Une telle situation se répercute sur l’Agence nationale de sécurité du médicament et des produits de santé (ANSM), dont tout le travail repose sur l’expertise. (...)
Aujourd’hui, les essais cliniques sur les antibiotiques se déroulent dans des conditions obscures, sur fond de diffusion sélective, voire de manipulation des données. Un essai, réalisé au début des années 2000, sur l’utilisation de la Pyostacine dans des cas de pneumonie illustre le problème (...)

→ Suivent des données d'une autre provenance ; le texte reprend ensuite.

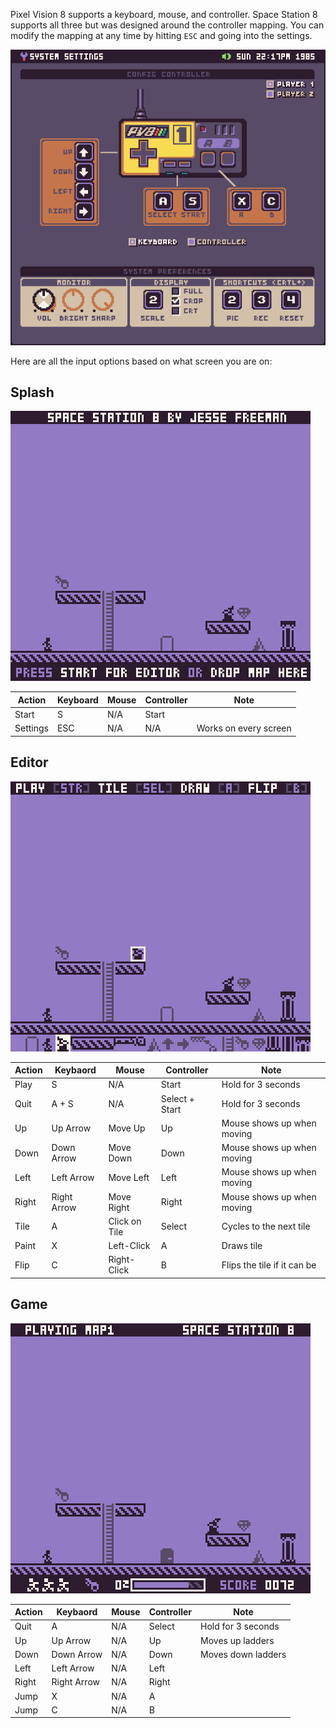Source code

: Pixel Vision 8 supports a keyboard, mouse, and controller. Space Station 8 supports all three but was designed around the controller mapping. You can modify the mapping at any time by hitting `ESC` and going into the settings.

![image-20211005233314131](images/controller-mapping.png)

Here are all the input options based on what screen you are on:

## Splash

![image-20211005233845490](images/splash-screenshot.png)

| Action | Keyboard | Mouse | Controller | Note |
| ------ | -------- | ----- | ---------- | ---- |
| Start | S | N/A | Start ||
| Settings | ESC | N/A | N/A | Works on every screen |



## Editor

![image-20211005233910369](images/editor-screenshot.png)

| Action | Keybaord | Mouse | Controller | Note |
| ------ | -------- | ----- | ---------- | ---- |
|  Play | S | N/A | Start | Hold for 3 seconds |
|  Quit | A + S | N/A | Select + Start | Hold for 3 seconds |
|  Up | Up Arrow | Move Up | Up | Mouse shows up when moving |
|  Down | Down Arrow | Move Down | Down | Mouse shows up when moving |
|Left | Left Arrow | Move Left | Left | Mouse shows up when moving |
| Right | Right Arrow | Move Right | Right | Mouse shows up when moving |
| Tile | A | Click on Tile | Select | Cycles to the next tile |
| Paint | X | Left-Click | A | Draws tile |
| Flip | C | Right-Click | B | Flips the tile if it can be |



## Game

![image-20211005232937002](images/game-screenshot.png)

| Action | Keybaord | Mouse | Controller | Note |
| ------ | -------- | ----- | ---------- | ---- |
| Quit | A | N/A | Select | Hold for 3 seconds |
| Up | Up Arrow |N/A | Up | Moves up ladders |
| Down | Down Arrow | N/A | Down | Moves down ladders |
| Left | Left Arrow | N/A | Left ||
| Right | Right Arrow | N/A | Right ||
| Jump | X | N/A | A ||
| Jump | C | N/A | B ||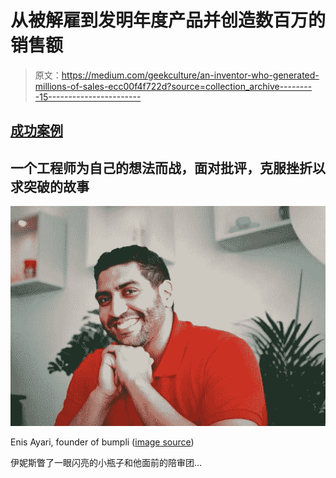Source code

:# 从被解雇到发明年度产品并创造数百万的销售额

> 原文：<https://medium.com/geekculture/an-inventor-who-generated-millions-of-sales-ecc00f4f722d?source=collection_archive---------15----------------------->

## [成功案例](https://rakiabensassi.medium.com/list/entrepreneurs-leadership-e7a75a48cec2)

## 一个工程师为自己的想法而战，面对批评，克服挫折以求突破的故事

![](img/df730e4a4e3ca8066dd018a230af5aee.png)

Enis Ayari, founder of bumpli ([image source](https://www.deutsche-startups.de/2021/03/30/bumpli-nachtlichtsystem/))

伊妮斯瞥了一眼闪亮的小瓶子和他面前的陪审团…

En 2007, la consommation de Ketek a provoqué plusieurs décès de patients pour cause de troubles hépatiques et conduit l’un des responsables des essais cliniques à purger une peine de prison de deux ans aux Etats-Unis, au motif d’avoir « inventé » des patients pour gonfler artificiellement l’efficacité du médicament. Loin d’ignorer le problème, certains responsables scientifiques se souviennent, plusieurs années après le scandale, que pour ce médicament « il y avait des cadavres dans le placard ».
Cette expression, utilisée par l’une des directrices médicales du groupe, témoigne d’un certain cynisme — non généralisé — à l’intérieur de l’entreprise, dont les hauts cadres ont profondément intériorisé les codes. Pour eux, les intérêts du groupe passent avant ceux de la santé des patients dès qu’un conflit apparaît entre ces deux systèmes de valeurs. D’une manière générale, dans les bureaux du service médical comme dans ceux du marketing, il règne une forme d’amnésie sélective du médicament. L’histoire des effets secondaires imprévus, des essais cliniques biaisés et des scandales sanitaires n’est pas mémorisée, et l’échec clinique n’a pas le même statut que la réussite.
On touche ici à l’un des problèmes de fond de l’industrie pharmaceutique : le fait que les essais cliniques, c’est-à-dire la preuve de l’efficacité des médicaments, sont établis par ceux qui produisent ces mêmes médicaments. (...)
Le problème trouve sa source dans la nature du système économique, qui n’est pas plus moral pour le médicament que pour le pétrole ou les cosmétiques. Pas seulement parce que les mêmes actionnaires sont aux commandes — L’Oréal reste le principal actionnaire de Sanofi, depuis le départ récent de Total. Tant que les médicaments seront source de profit, le vieil antagonisme entre valeur d’usage et valeur d’échange demeurera. Et continuera à échapper au contrôle de la société dans son ensemble, ainsi qu’à celui des premiers concernés : les médecins et les malades.